We know you’re disappointed that WorkChoices is democratically dead, buried and cremated, but in actual fact you should be cheering, as you’ve managed, against the odds, to bring in your WorkChoices-utopia by stealth, with casualisation, near-zero wage growth and precarious work the new norm for millions of Australians. This is all while your business mates reap 40% increase in profits, yet, in their powerful, almighty position, choose not to pass any of these rewards onto the workers who created the wealth. Geez Andrew, if this is what it means to be powerless, you guys are doing pretty nicely without power!

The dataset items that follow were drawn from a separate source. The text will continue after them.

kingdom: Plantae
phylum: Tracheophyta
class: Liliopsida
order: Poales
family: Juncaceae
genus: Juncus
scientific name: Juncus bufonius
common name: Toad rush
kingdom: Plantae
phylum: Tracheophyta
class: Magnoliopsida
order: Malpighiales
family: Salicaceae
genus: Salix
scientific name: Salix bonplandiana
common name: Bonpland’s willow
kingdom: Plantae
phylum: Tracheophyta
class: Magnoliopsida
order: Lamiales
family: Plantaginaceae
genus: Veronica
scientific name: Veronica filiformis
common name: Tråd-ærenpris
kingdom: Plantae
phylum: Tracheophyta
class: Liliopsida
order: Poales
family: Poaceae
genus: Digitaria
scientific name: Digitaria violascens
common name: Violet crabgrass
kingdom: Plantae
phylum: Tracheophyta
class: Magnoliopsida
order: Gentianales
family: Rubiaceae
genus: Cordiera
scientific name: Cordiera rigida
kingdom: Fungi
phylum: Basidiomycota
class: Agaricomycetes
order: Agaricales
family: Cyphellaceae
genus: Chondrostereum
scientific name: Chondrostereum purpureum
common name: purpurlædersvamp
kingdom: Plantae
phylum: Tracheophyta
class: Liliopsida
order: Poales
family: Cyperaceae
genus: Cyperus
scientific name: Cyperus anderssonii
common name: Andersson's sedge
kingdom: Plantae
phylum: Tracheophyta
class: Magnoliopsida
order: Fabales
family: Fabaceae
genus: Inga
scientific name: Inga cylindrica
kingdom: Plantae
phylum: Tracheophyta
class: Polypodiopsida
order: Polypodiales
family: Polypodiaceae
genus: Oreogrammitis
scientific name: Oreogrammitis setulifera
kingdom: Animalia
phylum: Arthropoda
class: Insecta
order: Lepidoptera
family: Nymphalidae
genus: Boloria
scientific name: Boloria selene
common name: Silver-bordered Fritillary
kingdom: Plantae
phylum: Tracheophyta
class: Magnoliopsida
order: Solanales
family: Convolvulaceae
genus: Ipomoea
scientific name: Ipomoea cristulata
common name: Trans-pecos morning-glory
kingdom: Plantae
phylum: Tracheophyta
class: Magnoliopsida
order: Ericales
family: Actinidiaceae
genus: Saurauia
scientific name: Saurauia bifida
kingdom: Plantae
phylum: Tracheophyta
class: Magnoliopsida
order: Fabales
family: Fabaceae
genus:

I hope this letter has made you feel better about your position in the political debate. It must be down-heartening every time you check the stats for the laughingly called ‘Fair Go’ website to find still no one is engaging in your content and you only have 242 followers on Twitter. You’ve no doubt paid Parnell McGuiness’s PR consultancy far too much money to create the site and it’s not getting anywhere near the audience these dollars would get you if you invested them in well written, relevant and less-propogandist content on a quality opinion site. But hey, you’re right that we should all have a fair go. Keep at it and us little guys will keep at it too. It’s only fair that we each do what’s in our best interest.